___ DATASET EXTRACT

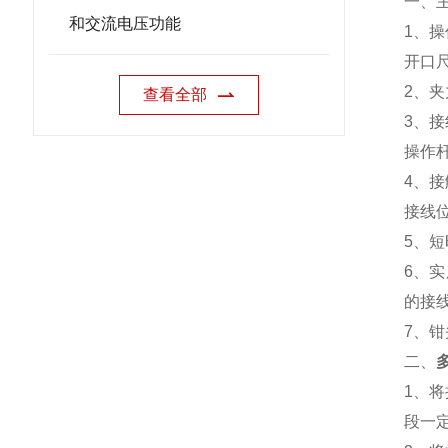
一、
和交流电压功能
1、
开口
2、
查看全部
3、
操作
4、
接线
5、短
6、
的接
7、
二、
1、
段一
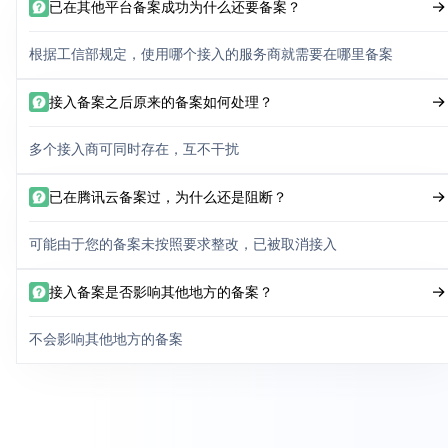
已在其他平台备案成功为什么还要备案？
根据工信部规定，使用哪个接入的服务商就需要在哪里备案
接入备案之后原来的备案如何处理？
多个接入商可同时存在，互不干扰
已在腾讯云备案过，为什么还是阻断？
可能由于您的备案未按照要求整改，已被取消接入
接入备案是否影响其他地方的备案？
不会影响其他地方的备案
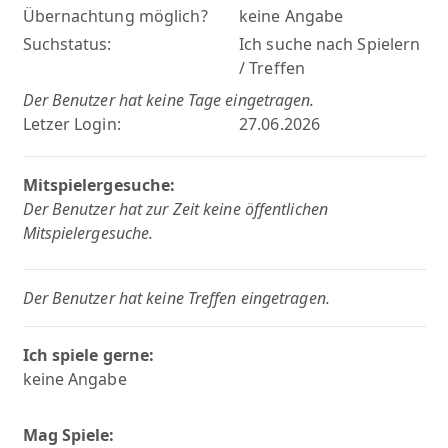
Übernachtung möglich?
keine Angabe
Suchstatus:
Ich suche nach Spielern
/ Treffen
Der Benutzer hat keine Tage eingetragen.
Letzer Login:
27.06.2026
Mitspielergesuche:
Der Benutzer hat zur Zeit keine öffentlichen
Mitspielergesuche.
Der Benutzer hat keine Treffen eingetragen.
Ich spiele gerne:
keine Angabe
Mag Spiele:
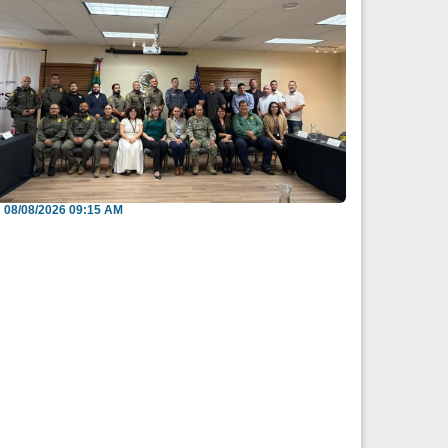
efuerzan México y EU intercambio de
nformación para b...
08/08/2026 09:15 AM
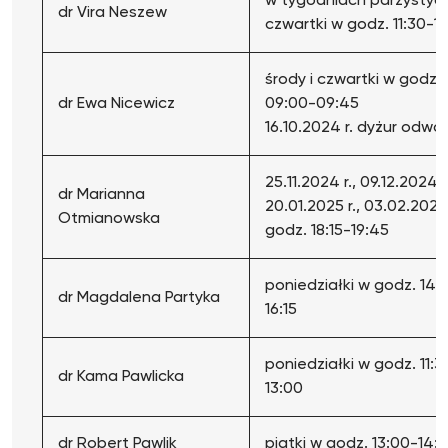
w tygodniach parzystyc
dr Vira Neszew
czwartki w godz. 11:30-1
środy i czwartki w godz.
dr Ewa Nicewicz
09:00-09:45
16.10.2024 r. dyżur odwo
25.11.2024 r., 09.12.2024 r.
dr Marianna
20.01.2025 r., 03.02.2025 
Otmianowska
godz. 18:15-19:45
poniedziałki w godz. 14:
dr Magdalena Partyka
16:15
poniedziałki w godz. 11:3
dr Kama Pawlicka
13:00
dr Robert Pawlik
piątki w godz. 13:00-14:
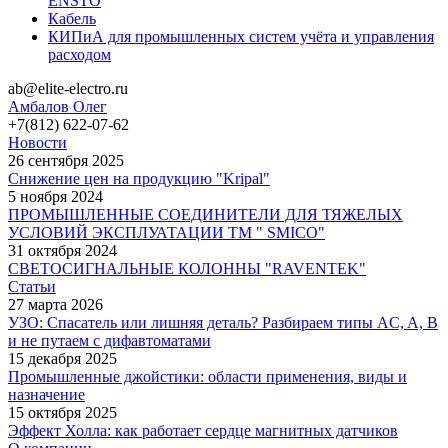
ENSTO
Кабель
КИПиА для промышленных систем учёта и управления
расходом
ab@elite-electro.ru
Амбалов Олег
+7(812) 622-07-62
Новости
26 сентября 2025
Снижение цен на продукцию "Kripal"
5 ноября 2024
ПРОМЫШЛЕННЫЕ СОЕДИНИТЕЛИ ДЛЯ ТЯЖЕЛЫХ
УСЛОВИЙ ЭКСПЛУАТАЦИИ TM " SMICO"
31 октября 2024
СВЕТОСИГНАЛЬНЫЕ КОЛОННЫ "RAVENTEK"
Статьи
27 марта 2026
УЗО: Спасатель или лишняя деталь? Разбираем типы AC, A, B
и не путаем с дифавтоматами
15 декабря 2025
Промышленные джойстики: области применения, виды и
назначение
15 октября 2025
Эффект Холла: как работает сердце магнитных датчиков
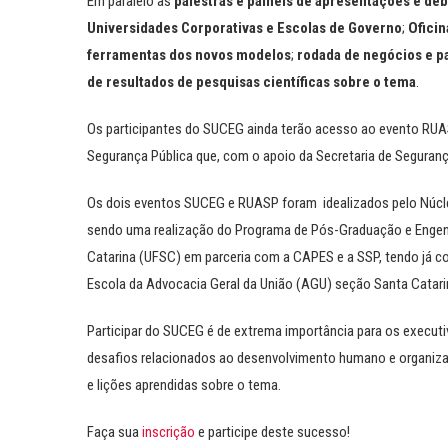
Em paralelo às
palestras e painéis de apresentações e de
Universidades Corporativas e Escolas de Governo
;
Oficin
ferramentas dos novos modelos
;
rodada de negócios e p
de resultados de pesquisas científicas sobre o tema
.
Os participantes do SUCEG ainda terão acesso ao evento RUA
Segurança Pública que, com o apoio da Secretaria de Seguran
Os dois eventos SUCEG e RUASP foram idealizados pelo Núcl
sendo uma realização do Programa de Pós-Graduação e Engenh
Catarina (UFSC) em parceria com a CAPES e a SSP, tendo já co
Escola da Advocacia Geral da União (AGU) seção Santa Catari
Participar do SUCEG é de extrema importância para os executiv
desafios relacionados ao desenvolvimento humano e organiza
e lições aprendidas sobre o tema.
Faça sua
inscrição
e participe deste sucesso!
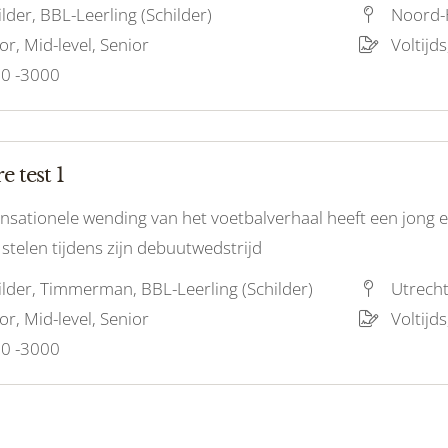
lder, BBL-Leerling (Schilder)
Noord-
or, Mid-level, Senior
Voltijds
0 -3000
e test 1
ensationele wending van het voetbalverhaal heeft een jong 
 stelen tijdens zijn debuutwedstrijd
ilder, Timmerman, BBL-Leerling (Schilder)
Utrech
or, Mid-level, Senior
Voltijds
0 -3000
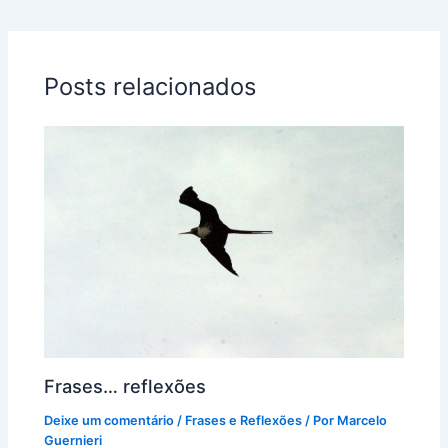
Posts relacionados
Frases… reflexões
Deixe um comentário
/
Frases e Reflexões
/ Por
Marcelo
Guernieri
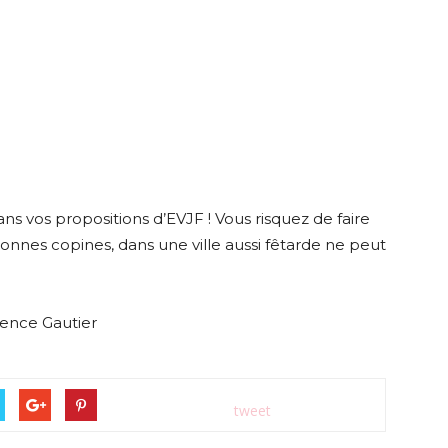
ns vos propositions d’EVJF ! Vous risquez de faire
bonnes copines, dans une ville aussi fêtarde ne peut
mence Gautier
tweet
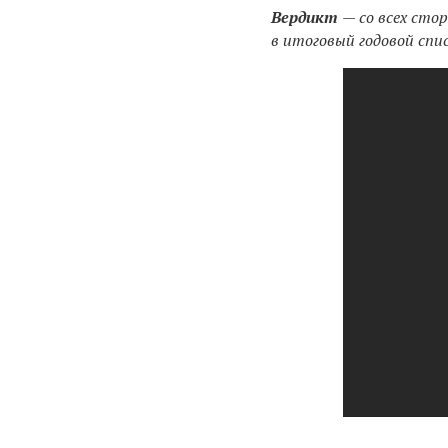
Вердикт
— со всех ст
в итоговый годовой спи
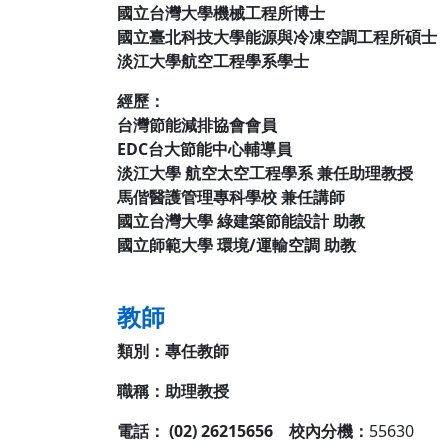
國立台灣大學機械工程所博士
國立臺北科技大學能源與冷凍空調工程所碩士
淡江大學航空工程學系學士
經歷：
台灣節能減排協會會員
EDC台大節能中心輔導員
淡江大學 航空太空工程學系 兼任助理教授
馬偕醫護管理專科學校 兼任講師
國立台灣大學 綠建築節能設計 助教
國立師範大學 環境/運輸空調 助教
教師
類別：
專任教師
職稱：助理教授
電話： (02) 26215656 校內分機：
55630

______

**WORK INSTRUCTIONS**
Across the records above, count the lines holding "Treffen" and reply with that number alone.

**REPLY**
2